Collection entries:
========================
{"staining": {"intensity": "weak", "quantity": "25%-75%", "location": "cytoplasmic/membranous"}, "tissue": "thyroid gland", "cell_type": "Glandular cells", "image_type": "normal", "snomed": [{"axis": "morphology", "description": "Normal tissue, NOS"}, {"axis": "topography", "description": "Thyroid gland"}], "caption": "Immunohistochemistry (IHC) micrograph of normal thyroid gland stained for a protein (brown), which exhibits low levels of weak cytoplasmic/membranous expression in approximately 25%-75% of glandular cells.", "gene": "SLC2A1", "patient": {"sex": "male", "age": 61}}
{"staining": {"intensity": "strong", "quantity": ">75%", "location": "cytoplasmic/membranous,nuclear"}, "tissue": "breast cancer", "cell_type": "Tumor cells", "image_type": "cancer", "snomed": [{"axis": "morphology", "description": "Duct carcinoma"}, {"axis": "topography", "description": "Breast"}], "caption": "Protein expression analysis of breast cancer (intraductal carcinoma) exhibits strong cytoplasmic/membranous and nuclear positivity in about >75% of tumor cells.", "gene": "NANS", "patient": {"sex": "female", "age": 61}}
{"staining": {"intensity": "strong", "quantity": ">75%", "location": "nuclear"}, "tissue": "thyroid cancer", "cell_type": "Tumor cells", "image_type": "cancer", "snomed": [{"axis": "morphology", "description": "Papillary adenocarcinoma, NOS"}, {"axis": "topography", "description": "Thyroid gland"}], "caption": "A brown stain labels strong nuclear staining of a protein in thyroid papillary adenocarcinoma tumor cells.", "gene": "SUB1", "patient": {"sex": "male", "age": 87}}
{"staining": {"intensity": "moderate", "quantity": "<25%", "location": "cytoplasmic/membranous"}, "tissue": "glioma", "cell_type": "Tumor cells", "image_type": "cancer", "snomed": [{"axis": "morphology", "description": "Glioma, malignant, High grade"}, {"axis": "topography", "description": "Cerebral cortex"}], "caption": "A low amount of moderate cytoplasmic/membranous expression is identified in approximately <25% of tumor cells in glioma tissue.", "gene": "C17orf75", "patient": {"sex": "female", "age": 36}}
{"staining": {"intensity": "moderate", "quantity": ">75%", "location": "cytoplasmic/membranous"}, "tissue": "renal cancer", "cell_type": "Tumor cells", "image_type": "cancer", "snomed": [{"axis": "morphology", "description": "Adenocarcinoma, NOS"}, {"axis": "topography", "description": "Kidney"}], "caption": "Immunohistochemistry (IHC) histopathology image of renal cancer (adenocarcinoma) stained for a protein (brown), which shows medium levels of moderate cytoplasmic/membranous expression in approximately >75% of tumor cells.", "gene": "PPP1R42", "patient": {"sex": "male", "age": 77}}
========================
Every entry is to be restated word for word.

- **COMPLETED TASK**:
{"staining": {"intensity": "weak", "quantity": "25%-75%", "location": "cytoplasmic/membranous"}, "tissue": "thyroid gland", "cell_type": "Glandular cells", "image_type": "normal", "snomed": [{"axis": "morphology", "description": "Normal tissue, NOS"}, {"axis": "topography", "description": "Thyroid gland"}], "caption": "Immunohistochemistry (IHC) micrograph of normal thyroid gland stained for a protein (brown), which exhibits low levels of weak cytoplasmic/membranous expression in approximately 25%-75% of glandular cells.", "gene": "SLC2A1", "patient": {"sex": "male", "age": 61}}
{"staining": {"intensity": "strong", "quantity": ">75%", "location": "cytoplasmic/membranous,nuclear"}, "tissue": "breast cancer", "cell_type": "Tumor cells", "image_type": "cancer", "snomed": [{"axis": "morphology", "description": "Duct carcinoma"}, {"axis": "topography", "description": "Breast"}], "caption": "Protein expression analysis of breast cancer (intraductal carcinoma) exhibits strong cytoplasmic/membranous and nuclear positivity in about >75% of tumor cells.", "gene": "NANS", "patient": {"sex": "female", "age": 61}}
{"staining": {"intensity": "strong", "quantity": ">75%", "location": "nuclear"}, "tissue": "thyroid cancer", "cell_type": "Tumor cells", "image_type": "cancer", "snomed": [{"axis": "morphology", "description": "Papillary adenocarcinoma, NOS"}, {"axis": "topography", "description": "Thyroid gland"}], "caption": "A brown stain labels strong nuclear staining of a protein in thyroid papillary adenocarcinoma tumor cells.", "gene": "SUB1", "patient": {"sex": "male", "age": 87}}
{"staining": {"intensity": "moderate", "quantity": "<25%", "location": "cytoplasmic/membranous"}, "tissue": "glioma", "cell_type": "Tumor cells", "image_type": "cancer", "snomed": [{"axis": "morphology", "description": "Glioma, malignant, High grade"}, {"axis": "topography", "description": "Cerebral cortex"}], "caption": "A low amount of moderate cytoplasmic/membranous expression is identified in approximately <25% of tumor cells in glioma tissue.", "gene": "C17orf75", "patient": {"sex": "female", "age": 36}}
{"staining": {"intensity": "moderate", "quantity": ">75%", "location": "cytoplasmic/membranous"}, "tissue": "renal cancer", "cell_type": "Tumor cells", "image_type": "cancer", "snomed": [{"axis": "morphology", "description": "Adenocarcinoma, NOS"}, {"axis": "topography", "description": "Kidney"}], "caption": "Immunohistochemistry (IHC) histopathology image of renal cancer (adenocarcinoma) stained for a protein (brown), which shows medium levels of moderate cytoplasmic/membranous expression in approximately >75% of tumor cells.", "gene": "PPP1R42", "patient": {"sex": "male", "age": 77}}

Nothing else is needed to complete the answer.